Iwan Müller
Konzert
für Klarinette und Orchester Nr. 6, Klavierauszug
Die Entwicklung der Klarinette wurde in der ersten Hälfte des 19. Jahrhunderts maßgeblich durch den in Reval (Tallinn) geborenen Iwan Müller (1786-1854) vorangetrieben. Er war als durch Europa reisender komponierender Klarinetten-Virtuose zugleich als sein eigener Botschafter unterwegs, um die Klarinettenwelt von seinen bahnbrechenden Erfindungen zu überzeugen. Sein Ziel war, Klarinettisten durch Verbesserungen und Anbringung weiterer Klappen am Instrument in die Lage zu versetzen, alle Tonarten gut klingend spielen zu können, um damit den Wechsel zwischen den verschieden gestimmten Instrumenten überflüssig zu machen.
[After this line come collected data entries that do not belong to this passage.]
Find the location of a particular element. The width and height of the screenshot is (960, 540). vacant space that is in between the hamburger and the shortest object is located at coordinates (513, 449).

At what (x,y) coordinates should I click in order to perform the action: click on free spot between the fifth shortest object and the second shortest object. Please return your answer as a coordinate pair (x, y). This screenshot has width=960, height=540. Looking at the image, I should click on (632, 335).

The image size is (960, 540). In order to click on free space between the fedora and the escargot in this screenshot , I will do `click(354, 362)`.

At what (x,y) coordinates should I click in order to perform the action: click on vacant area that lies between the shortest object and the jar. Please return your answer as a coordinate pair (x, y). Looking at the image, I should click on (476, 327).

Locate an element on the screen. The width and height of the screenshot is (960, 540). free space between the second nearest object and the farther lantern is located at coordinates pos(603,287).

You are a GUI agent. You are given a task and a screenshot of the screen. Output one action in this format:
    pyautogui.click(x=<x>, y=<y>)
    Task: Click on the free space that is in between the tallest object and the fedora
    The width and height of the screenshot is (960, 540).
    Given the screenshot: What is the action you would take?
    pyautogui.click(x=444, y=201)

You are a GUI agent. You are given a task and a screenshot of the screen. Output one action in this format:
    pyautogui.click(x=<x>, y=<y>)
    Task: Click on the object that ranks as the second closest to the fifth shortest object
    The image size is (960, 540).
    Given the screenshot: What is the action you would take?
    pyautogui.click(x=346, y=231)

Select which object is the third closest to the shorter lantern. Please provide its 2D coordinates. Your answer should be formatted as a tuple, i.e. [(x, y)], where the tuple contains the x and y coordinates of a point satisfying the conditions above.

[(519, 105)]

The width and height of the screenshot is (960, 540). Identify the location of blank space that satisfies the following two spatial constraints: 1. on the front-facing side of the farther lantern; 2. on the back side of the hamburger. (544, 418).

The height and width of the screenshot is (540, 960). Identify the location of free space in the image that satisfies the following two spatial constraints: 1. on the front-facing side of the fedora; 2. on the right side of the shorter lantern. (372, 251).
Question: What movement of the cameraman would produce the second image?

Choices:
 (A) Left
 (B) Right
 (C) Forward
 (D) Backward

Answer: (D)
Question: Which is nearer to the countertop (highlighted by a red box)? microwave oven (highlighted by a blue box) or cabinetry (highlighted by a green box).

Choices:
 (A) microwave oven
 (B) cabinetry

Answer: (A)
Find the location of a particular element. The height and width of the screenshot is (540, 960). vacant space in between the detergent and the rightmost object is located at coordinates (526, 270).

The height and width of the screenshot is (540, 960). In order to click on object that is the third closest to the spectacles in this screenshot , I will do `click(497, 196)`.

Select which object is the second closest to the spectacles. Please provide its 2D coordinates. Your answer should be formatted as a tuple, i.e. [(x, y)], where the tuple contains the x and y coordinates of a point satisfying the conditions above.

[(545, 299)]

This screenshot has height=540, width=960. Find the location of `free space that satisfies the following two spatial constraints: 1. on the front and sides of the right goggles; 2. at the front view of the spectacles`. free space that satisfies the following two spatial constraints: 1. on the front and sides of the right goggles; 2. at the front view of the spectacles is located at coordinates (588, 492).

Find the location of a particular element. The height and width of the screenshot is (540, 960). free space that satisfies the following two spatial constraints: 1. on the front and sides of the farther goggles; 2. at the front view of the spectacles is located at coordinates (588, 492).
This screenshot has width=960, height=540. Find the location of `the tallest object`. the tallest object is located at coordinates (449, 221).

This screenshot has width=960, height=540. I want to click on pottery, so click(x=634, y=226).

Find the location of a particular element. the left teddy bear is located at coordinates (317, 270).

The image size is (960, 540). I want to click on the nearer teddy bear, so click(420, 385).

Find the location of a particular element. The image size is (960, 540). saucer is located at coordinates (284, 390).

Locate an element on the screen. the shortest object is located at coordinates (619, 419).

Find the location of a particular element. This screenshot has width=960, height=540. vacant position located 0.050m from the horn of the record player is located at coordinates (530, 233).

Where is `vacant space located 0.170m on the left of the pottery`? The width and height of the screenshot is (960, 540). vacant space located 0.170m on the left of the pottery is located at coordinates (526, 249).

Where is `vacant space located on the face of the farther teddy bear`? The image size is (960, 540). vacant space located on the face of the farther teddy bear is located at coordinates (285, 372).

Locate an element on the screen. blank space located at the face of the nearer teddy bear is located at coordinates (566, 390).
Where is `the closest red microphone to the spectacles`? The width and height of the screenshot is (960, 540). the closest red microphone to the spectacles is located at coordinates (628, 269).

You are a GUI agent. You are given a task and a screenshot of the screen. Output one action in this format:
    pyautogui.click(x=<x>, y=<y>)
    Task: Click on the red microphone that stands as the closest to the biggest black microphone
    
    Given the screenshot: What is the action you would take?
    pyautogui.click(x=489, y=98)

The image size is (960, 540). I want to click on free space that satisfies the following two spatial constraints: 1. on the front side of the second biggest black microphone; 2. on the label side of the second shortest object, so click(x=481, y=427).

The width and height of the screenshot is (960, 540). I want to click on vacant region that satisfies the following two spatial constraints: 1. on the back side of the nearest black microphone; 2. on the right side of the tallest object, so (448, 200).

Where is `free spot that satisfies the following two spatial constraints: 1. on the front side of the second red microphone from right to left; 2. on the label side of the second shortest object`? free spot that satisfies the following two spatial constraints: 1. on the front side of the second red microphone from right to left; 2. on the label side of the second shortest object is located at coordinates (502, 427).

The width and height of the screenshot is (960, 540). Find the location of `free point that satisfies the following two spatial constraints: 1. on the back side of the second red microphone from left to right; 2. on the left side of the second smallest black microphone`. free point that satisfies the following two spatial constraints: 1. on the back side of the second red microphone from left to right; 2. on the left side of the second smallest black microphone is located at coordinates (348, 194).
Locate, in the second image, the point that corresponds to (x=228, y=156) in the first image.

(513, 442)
Müllers Projekt der „clarinette omnitonique“ mit jetzt 13 Klappen hatte zwar beim Pariser Konservatorium zunächst keine Anerkennung gefunden, sich aber dann doch durchgesetzt. Darüber hinaus machte er sich Gedanken über die Verbesserung der Klappenpolster und auch die Blattschraube geht auf seine Erfindung zurück.
Als Komponist hat er auf beliebten Opernarien basierende Air varié und Fantasien geschrieben, die in den Variationenfolgen Gelegenheit zur Demonstration der Virtuosität bieten. Diesem Zweck dienen auch die sieben Solokonzerte Iwan Müllers, von denen das erste im Neudruck 2012 in der Edition Ebenos (siehe das Orchester 4/2013, S. 68) erschienen ist, und das 6. Konzert jetzt von der Klarinettistin Friederike Roth herausgegeben wurde, die sich als Interpretin mit zwei CD-Einspielungen u.a. mit diesem Konzert (Dabringhaus und Grimm MDG 901 1846-6) besonders intensiv mit dem Werk Iwan Müllers beschäftigt hat.
Das 1824 veröffentlichte Konzert entspricht formal der gängigen Dreisätzigkeit mit fließenden Satzübergängen und steht in g-Moll. So hebt die Orchesterexposition mit dramatischem Gestus an, der sich ab dem Einsatz der Solo-Exposition mit einem ruhigeren melodischen Verlauf und dann einsetzenden verschiedenartigen Spielfiguren aber wieder verliert und erst im Schlusstutti wieder hereinbricht. Im Mittelsatz demonstriert Müller die Fähigkeiten seines Instruments in A-Dur unter häufiger Verwendung der mittleren Lage, während er sich im Schlusssatz der beliebten Polacca mit einem Bolero-Einschlag bedient, um über dem markanten Rhythmusmodell bei begrenztem harmonischem Geschehen der Virtuosität freien Lauf zu lassen.
Stilistisch zeigt das Konzert bei der Behandlung der Solopartie noch nicht in die Richtung des romantischen Ausdrucks. Die Nutzung des tiefen Registers als klangsinnliche Ausdrucksmöglichkeit wie sie Carl Maria von Weber ein Jahrzehnt zuvor gezeigt hat, ist bei Iwan Müller nicht zu finden. Der Orchesterpart hat neben den Tutti-Einwürfen wenig Anteil am motivischen Geschehen und beschränkt sich weitgehend auf die Rolle der harmonischen Unterstützung des Solisten.
Die Herausgabe des Konzerts mit einem nach den Stimmen des Erstdrucks von Jean-Christophe Charron erstellten gut spielbaren Klavierauszug mit Instrumentationsangaben ergänzt das Studienmaterial an Konzertliteratur aus dem frühen 19. Jahrhundert.